Overall, for Bolsonaro, a right-wing nationalist whose interventionist tendencies until now had been largely suppressed by economically conservative allies, the last few days have marked a drastic about-face.

On Monday, shares in the state-owned electricity company Eletrobras also plummeted after Bolsonaro said it would be the next sector in which the government would ‘stick its finger.’

Joaquim Silva e Luna, the general tapped by Bolsonaro on Friday to take the reins from Petrobras CEO Roberto Castello Branco, floated the concept of a government fund, or ‘cushion,’ in comments to Brazil’s Radio Bandeirantes on Monday, to lessen the impact of fluctuating fuel prices on consumers.

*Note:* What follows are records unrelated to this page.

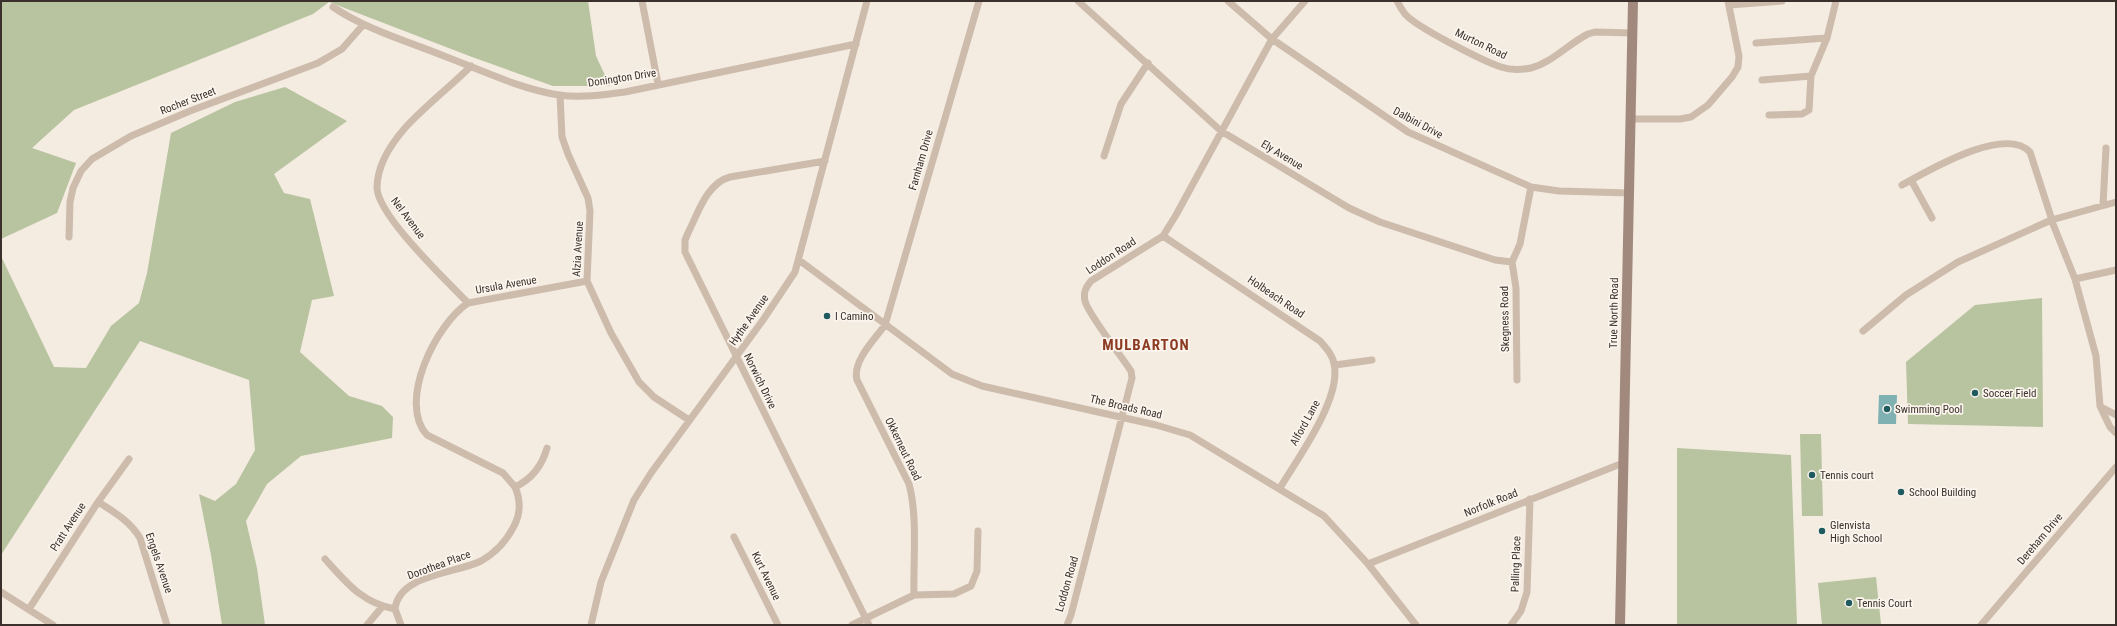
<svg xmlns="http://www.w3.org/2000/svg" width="2117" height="626" viewBox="0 0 2117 626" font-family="'Roboto Condensed',sans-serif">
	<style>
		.green { fill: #b8c4a0 }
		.water { fill: #7fb0b2 }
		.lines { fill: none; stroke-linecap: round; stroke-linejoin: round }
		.minor { stroke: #cdbbac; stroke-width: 7 }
		.secondary { stroke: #a18a7d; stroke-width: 10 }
		.poi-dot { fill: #1f5a5e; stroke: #fbf5ee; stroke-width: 1.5 }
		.labels { text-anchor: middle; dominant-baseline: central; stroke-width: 3.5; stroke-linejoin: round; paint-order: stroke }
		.street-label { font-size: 11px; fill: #3b302b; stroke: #fbf5ee }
		.poi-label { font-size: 11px; fill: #3b302b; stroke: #fbf5ee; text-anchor: start }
		.district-label { font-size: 15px; font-weight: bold; letter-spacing: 1px; fill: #8c3b22; stroke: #fbf5ee }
	</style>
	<rect width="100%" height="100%" fill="#f4ebe1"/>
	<path class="green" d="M1,1H588L596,56L610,86H553L472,57L329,2L313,14L74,110L32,148L76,163L57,213L1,239Z
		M285,87L347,121L274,174L284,193L310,199L334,296L312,300L300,352L349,396L382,406L393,417L392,438L301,456L267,484L246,521L257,568L265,625H222L211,555L199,494L215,501L236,484L255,450L249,380L140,341L1,555V256L54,367L86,368L111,326L139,303L147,273L171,133L235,102Z
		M2042,298L2043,427L1908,424L1906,362L1975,305Z
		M1800,434H1821L1823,516H1802Z
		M1677,448L1791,455L1797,625H1677Z
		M1876,577L1881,624L1822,625L1818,583Z"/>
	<path class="water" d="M1879,395H1897L1896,424H1878Z"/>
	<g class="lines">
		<path class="minor" d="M642,1L658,84
			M1078,1L1221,131L1349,208L1380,222L1495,260L1512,262
			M1228,1L1272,39L1408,132L1531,187L1559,191L1629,193
			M1397,1C1399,5 1402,10 1405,14C1416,27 1483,61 1501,67C1510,70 1521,70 1531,68C1553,62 1568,44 1588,34L1595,32L1633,33
			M1729,5L1782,1
			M333,7C367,30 407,41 444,56C481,70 520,89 559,95C581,98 603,95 625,92L856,44
			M1756,43L1827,38
			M1762,80L1811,76
			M560,95L562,137L568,154L588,198L590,211L587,281L611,333L639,382L654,397L689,420
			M1769,115L1802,114L1809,110L1811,76L1827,38L1836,1
			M1631,119H1680L1691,117L1708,105L1732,77L1738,67L1739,56L1728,1
			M1104,156L1121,104L1148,63
			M825,161L730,177C707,183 698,213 688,233L685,240V252L869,625
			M1911,180L1932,218
			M1902,185C1928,171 2004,125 2030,152L2051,217
			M2103,205L2106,148
			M2055,219L2116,202
			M2053,224L2075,279L2096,356L2100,406L2110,427L2116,433
			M1163,236L1320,341C1326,348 1333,355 1334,364C1342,398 1298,458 1280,488
			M69,237L70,202L73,188L81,171L92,159L131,136L190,111L318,63L342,49L363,25
			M799,260L952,374L982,386L1156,425L1190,435L1324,516L1368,564L1416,625
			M2075,279L2116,270
			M468,303C447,281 378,216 377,188C377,166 391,144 405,128C425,106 450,87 471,66
			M1863,331L1906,295L1958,262L2049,221
			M1335,365L1372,360
			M1517,380L1516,288L1512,262L1520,244L1531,187
			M2101,407L2116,415
			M515,487L503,473L427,435C397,402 436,324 468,303L587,281
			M98,502C114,512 130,521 140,538L167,625
			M734,537L778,625
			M325,559C347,583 362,603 395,609L401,625
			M1368,564L1623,463
			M1,592L53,625
			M914,595C913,560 918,518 909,484L857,380C852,361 875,339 885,325L979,1
			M29,609L98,502L129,459
			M395,609C399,574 455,574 481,561C495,553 507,540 514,526C521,513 521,501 515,487C532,479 542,466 547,448
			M367,625L382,607
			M591,625L601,582L634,500L651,473L763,320L795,272L867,1
			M852,625L914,595L954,594L971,586L977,571L978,531
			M1067,625L1071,615L1132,378L1131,371C1122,357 1088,314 1085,301C1083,292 1086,287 1091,281L1163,236L1176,215L1272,39L1305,1
			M1511,625L1521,611L1527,592L1530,499
			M1981,625L2116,467"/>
		<path class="secondary" d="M1620,625L1633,1"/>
	</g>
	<g class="poi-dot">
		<circle cx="827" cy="316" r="4"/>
		<circle cx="1975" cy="393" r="4"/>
		<circle cx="1887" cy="409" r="4"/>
		<circle cx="1812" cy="475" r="4"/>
		<circle cx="1901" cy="492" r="4"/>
		<circle cx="1822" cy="531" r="4"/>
		<circle cx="1849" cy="603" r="4"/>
	</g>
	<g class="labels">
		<g class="street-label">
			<text transform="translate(1481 44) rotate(26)">Murton Road</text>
			<text transform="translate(622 78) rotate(-9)">Donington Drive</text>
			<text transform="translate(188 101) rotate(-21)">Rocher Street</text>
			<text transform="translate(1418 123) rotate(28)">Dalbini Drive</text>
			<text transform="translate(1282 155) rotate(31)">Ely Avenue</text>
			<text transform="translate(921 160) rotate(-74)">Farnham Drive</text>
			<text transform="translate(408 218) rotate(53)">Nel Avenue</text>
			<text transform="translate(578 249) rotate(-87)">Alzia Avenue</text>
			<text transform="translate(1111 256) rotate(-33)">Loddon Road</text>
			<text transform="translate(506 285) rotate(-10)">Ursula Avenue</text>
			<text transform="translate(1276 297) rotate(34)">Holbeach Road</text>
			<text transform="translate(1614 313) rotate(-89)">True North Road</text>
			<text transform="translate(1505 319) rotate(-91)">Skegness Road</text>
			<text transform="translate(749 320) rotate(-55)">Hythe Avenue</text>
			<text transform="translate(760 381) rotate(64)">Norwich Drive</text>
			<text transform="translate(1126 407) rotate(13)">The Broads Road</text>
			<text transform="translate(1305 423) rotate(-61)">Alford Lane</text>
			<text transform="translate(903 449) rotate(64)">Okkerneut Road</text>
			<text transform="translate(1491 503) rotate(-22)">Norfolk Road</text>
			<text transform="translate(68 527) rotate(-57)">Pratt Avenue</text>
			<text transform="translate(2040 539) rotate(-50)">Dereham Drive</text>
			<text transform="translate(159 563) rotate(71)">Engels Avenue</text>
			<text transform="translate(1516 564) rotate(-88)">Palling Place</text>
			<text transform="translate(439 565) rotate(-20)">Dorothea Place</text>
			<text transform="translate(766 576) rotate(64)">Kurt Avenue</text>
			<text transform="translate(1067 584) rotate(-74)">Loddon Road</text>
		</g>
		<g class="poi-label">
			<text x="835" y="316">I Camino</text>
			<text x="1983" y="393">Soccer Field</text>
			<text x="1895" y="409">Swimming Pool</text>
			<text x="1820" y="475">Tennis court</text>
			<text x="1909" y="492">School Building</text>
			<text x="1830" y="525">Glenvista<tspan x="1830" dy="13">High School</tspan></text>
			<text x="1857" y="603">Tennis Court</text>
		</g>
		<g class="district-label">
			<text x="1146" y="345">MULBARTON</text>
		</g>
	</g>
	<rect width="2117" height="626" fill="none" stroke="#3b302b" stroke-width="4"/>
</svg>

Bolsonaro doubled his criticism of Castello Branco and, after the beginning of the coronavirus pandemic, mocked his decision on social distance, the magnitude of which the president has repeatedly played down.

“Now, the current Petrobras chief executive, let’s be very clear, has been at home for 11 months without working, working remotely. Now, the boss has to be on the front line,” Bolsonaro said, adding: “This is for me unacceptable.”